Context Engineering is the discipline of deciding what information goes into the model’s context window and how it’s structured. This determines output quality more than the model choice or the prompt. A mediocre model with excellent context outperforms a frontier model with poor context. Context engineering involves retrieval strategies, token budget management, context compression, and the organizational discipline of maintaining machine-readable documentation. It’s covered in Part II.

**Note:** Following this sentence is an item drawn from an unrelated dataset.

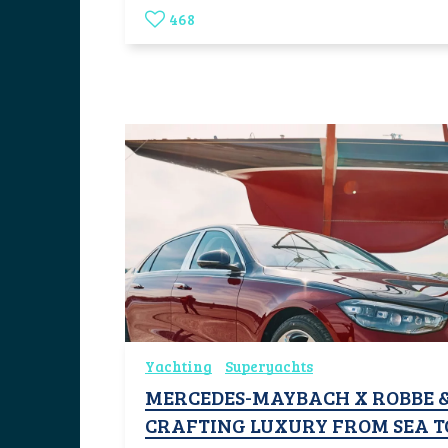
468
Yachting
Superyachts
MERCEDES-MAYBACH X ROBBE &
CRAFTING LUXURY FROM SEA T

Agent Authorization is the discipline of deciding what the agent is allowed to do. Traditional role-based access control doesn’t work for agents because agents need fine-grained, context-dependent, delegatable permissions. An agent working on a frontend task shouldn’t have access to database migration tools. An agent that’s been running for two hours without human check-in should have its permissions automatically narrowed. Google’s Zanzibar model, adapted for agents via systems like OpenFGA, is the most promising approach. It’s covered in Part III.
Agent Observability is the discipline of tracing what the agent did, why it did it, and what it cost. Standard application monitoring captures request/response pairs. Agent observability needs to capture decision chains - the model chose to call tool A, observed result B, decided to call tool C, and so on. OpenTelemetry is extending to cover these semantics, but the tooling is still maturing. It’s covered in Part V.

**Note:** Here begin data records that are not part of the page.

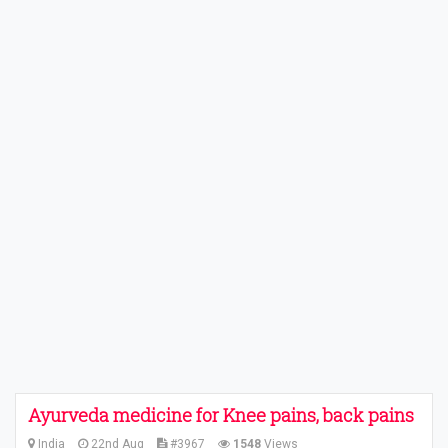
Ayurveda medicine for Knee pains, back pains
India
22nd Aug
#3967
1548
Views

Agent Orchestration is the discipline of how agents coordinate, delegate, and recover from failures. This is distributed systems engineering applied to AI. The same problems that plague microservices - partial failures, network partitions, consistency guarantees - apply to multi-agent systems, with the added complexity that agents are non-deterministic. It’s covered in Part VI.
Human-Agent Collaboration is the discipline of how humans and agents work together without burning out the humans. This is the least technical and most important discipline. The research on AI fatigue is clear: teams that adopt agents without changing their workflows experience higher burnout, not lower. The Conductor Model - where engineers direct agents rather than doing the work themselves - is the organizational pattern that makes agent adoption sustainable. It’s covered in Part VII.
Each of these disciplines has its own failure modes, its own best practices, and its own maturity curve. Together, they form the discipline of agentic engineering.
The stack
The agentic engineering stack has six layers, each building on the one below. At the bottom is the model layer - the frontier LLMs that provide reasoning capability. Above that is the context layer - the retrieval, compression, and structuring systems that feed information to models. The protocol layer sits next - MCP for tool integration, A2A for agent communication, AGENTS.md for codebase onboarding. The orchestration layer manages agent loops, multi-agent coordination, and memory. The security layer spans the entire stack - authorization, sandboxing, prompt injection defense, and audit logging. At the top is the human layer - the team practices, review processes, and organizational patterns that make everything work.
Most teams start at the top (pick a coding agent, start using it) and work down (realize they need security, then observability, then context engineering). The teams that succeed start at the bottom and work up. This guide follows that bottom-up order.